Background
I'm querying a mongodb database to find a document:
library(rmongodb)
...
res <- mongo.find.one(m, n, q, f) # <~~ returns BSON
res <- mongo.bson.to.list(res) # <~~ converts BSON to list
I'm then using this answer to try and convert it to a data frame
df <- as.data.frame(t(sapply(res[[1]], '[', seq(max(sapply(res[[1]],length))))))
However, this gives me a data frame of lists (subsetted here for convenience):
data
> dput(df)
structure(list(horse_id = list(17643L, 4997L, 20047L, 9914L,
17086L, 12462L, 18490L, 17642L, 26545L, 27603L, 14635L, 13811L,
27719L, 31585L, 9644L), start_1400m = list(14.76, 14.3, 14.48,
15.11, 14.65, 14.63, 14.85, 14.54, 14.93, 14.5, 14.78, NULL,
NULL, NULL, NULL), `1400m_1200m` = list(12.96, 12.47, 12.47,
13.02, 12.65, 12.92, 13.11, 12.37, 13, 12.84, 12.79, NULL,
NULL, NULL, NULL)), .Names = c("horse_id", "start_1400m",
"1400m_1200m"), row.names = c(NA, 15L), class = "data.frame")
> head(df)
horse_id start_1400m 1400m_1200m
1 17643 14.76 12.96
2 4997 14.3 12.47
3 20047 14.48 12.47
4 9914 15.11 13.02
5 17086 14.65 12.65
6 12462 14.63 12.92
Issue
I would like to library(reshape2); melt and then plot this data using ggplot2, but as expected I can't melt data.frames with non-atomic columns.
> melt(df, id.vars=c("horse_id"))
Error: Can't melt data.frames with non-atomic 'measure' columns
How can I convert this data to a 'standard' data frame (i.e. not a data frame of lists?), or melt it as is?
Update
I hadn't properly considered the NULLs in the data.
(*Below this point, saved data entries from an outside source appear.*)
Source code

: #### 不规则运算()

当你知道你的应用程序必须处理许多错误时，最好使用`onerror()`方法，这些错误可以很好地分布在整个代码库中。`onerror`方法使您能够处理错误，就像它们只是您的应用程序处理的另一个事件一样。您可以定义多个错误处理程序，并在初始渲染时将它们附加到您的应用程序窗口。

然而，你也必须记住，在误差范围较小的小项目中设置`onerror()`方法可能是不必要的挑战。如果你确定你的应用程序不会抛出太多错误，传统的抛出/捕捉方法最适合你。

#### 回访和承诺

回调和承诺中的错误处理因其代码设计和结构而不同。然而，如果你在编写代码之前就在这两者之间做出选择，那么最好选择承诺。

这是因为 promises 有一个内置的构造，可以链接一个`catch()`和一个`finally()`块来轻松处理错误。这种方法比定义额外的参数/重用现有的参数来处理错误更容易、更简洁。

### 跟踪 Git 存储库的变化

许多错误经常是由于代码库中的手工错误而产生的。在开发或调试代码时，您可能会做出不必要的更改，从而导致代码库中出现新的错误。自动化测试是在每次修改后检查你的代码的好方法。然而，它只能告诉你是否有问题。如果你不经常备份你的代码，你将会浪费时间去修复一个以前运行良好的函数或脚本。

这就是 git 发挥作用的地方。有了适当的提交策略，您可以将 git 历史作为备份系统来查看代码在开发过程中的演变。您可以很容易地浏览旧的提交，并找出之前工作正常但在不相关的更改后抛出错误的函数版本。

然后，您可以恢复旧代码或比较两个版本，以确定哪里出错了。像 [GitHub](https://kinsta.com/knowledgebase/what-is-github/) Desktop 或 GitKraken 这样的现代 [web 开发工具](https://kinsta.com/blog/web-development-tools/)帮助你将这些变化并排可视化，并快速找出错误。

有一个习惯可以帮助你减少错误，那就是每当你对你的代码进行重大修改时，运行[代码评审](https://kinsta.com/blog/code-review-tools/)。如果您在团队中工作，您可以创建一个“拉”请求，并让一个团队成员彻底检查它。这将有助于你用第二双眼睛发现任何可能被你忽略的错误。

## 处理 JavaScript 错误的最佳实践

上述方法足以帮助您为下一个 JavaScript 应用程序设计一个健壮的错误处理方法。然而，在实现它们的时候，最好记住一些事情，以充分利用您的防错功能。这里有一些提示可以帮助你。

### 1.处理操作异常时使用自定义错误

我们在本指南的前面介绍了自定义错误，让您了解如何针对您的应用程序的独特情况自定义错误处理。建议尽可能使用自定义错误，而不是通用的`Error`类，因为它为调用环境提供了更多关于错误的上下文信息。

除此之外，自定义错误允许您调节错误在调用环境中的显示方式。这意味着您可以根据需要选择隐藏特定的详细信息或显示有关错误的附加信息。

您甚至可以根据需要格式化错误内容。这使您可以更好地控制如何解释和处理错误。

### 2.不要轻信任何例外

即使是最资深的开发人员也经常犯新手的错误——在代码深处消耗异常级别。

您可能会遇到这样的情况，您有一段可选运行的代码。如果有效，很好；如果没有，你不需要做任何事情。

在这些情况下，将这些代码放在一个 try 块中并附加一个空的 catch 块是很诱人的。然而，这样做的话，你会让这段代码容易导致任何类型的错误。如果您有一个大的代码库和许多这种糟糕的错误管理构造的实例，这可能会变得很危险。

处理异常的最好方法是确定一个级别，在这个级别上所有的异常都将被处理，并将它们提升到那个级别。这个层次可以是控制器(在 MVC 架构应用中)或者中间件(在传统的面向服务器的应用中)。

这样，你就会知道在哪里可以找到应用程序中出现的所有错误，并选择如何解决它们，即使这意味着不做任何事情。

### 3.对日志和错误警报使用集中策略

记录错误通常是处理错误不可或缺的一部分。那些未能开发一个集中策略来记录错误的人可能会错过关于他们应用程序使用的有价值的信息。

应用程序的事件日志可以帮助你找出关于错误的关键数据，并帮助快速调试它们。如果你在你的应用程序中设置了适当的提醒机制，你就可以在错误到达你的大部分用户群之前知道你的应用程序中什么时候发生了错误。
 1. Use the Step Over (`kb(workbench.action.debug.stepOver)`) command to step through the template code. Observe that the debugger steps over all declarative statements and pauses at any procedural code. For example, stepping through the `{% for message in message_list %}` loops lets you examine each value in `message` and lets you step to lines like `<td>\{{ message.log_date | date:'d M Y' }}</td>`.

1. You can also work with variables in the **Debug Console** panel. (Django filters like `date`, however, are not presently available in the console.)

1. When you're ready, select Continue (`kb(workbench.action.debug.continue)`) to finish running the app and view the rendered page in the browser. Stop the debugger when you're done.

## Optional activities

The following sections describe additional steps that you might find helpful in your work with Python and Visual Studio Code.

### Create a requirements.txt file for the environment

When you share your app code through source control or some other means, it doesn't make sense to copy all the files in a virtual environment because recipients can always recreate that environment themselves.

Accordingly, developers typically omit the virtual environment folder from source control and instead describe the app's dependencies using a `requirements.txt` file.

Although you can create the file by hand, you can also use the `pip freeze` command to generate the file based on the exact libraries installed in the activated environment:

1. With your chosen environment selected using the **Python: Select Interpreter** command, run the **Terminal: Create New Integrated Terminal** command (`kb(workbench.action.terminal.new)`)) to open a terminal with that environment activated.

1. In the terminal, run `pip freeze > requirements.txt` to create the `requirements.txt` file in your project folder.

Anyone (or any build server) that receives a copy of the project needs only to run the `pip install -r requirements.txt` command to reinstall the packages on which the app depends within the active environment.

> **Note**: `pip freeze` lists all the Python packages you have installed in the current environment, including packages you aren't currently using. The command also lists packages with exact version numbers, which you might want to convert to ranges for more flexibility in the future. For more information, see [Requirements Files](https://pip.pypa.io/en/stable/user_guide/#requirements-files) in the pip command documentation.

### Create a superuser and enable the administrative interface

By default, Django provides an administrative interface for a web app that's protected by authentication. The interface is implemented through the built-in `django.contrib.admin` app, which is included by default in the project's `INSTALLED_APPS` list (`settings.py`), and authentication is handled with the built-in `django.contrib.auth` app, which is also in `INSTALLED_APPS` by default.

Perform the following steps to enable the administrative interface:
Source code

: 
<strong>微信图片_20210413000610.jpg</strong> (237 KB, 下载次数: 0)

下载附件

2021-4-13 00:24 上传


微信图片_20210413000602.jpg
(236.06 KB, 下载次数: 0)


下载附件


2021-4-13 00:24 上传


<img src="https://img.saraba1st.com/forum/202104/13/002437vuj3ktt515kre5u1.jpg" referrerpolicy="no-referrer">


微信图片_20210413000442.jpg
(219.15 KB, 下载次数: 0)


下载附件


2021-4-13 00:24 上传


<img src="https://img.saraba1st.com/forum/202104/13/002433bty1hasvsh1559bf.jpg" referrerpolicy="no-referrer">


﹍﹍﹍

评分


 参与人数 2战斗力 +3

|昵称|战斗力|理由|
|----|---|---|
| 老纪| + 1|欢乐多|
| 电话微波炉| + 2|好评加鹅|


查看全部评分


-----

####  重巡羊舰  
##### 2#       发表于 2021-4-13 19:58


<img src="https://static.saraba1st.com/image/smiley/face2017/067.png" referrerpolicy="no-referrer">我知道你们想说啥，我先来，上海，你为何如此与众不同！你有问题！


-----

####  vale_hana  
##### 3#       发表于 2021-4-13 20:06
Using a combination of a comment in this question - replacing NULL with NA and this answer - Convert List to DF with NULLs I came up with
d <- as.data.frame(do.call("rbind", df))
library(plyr)
d <- rbind.fill(lapply(d, function(f) {
data.frame(Filter(Negate(is.null), f))
}))
names(d) <- sub("X","",names(d)) #<~~ clean the names
d <- melt(d, id.vars=c("horse_id")) #<~~ melt for use in ggplot2
This replaces the NULLs with NAs and allows me to melt the data. However, I'm still not fully au fait with what each step is doing yet, or whether this is the right approach.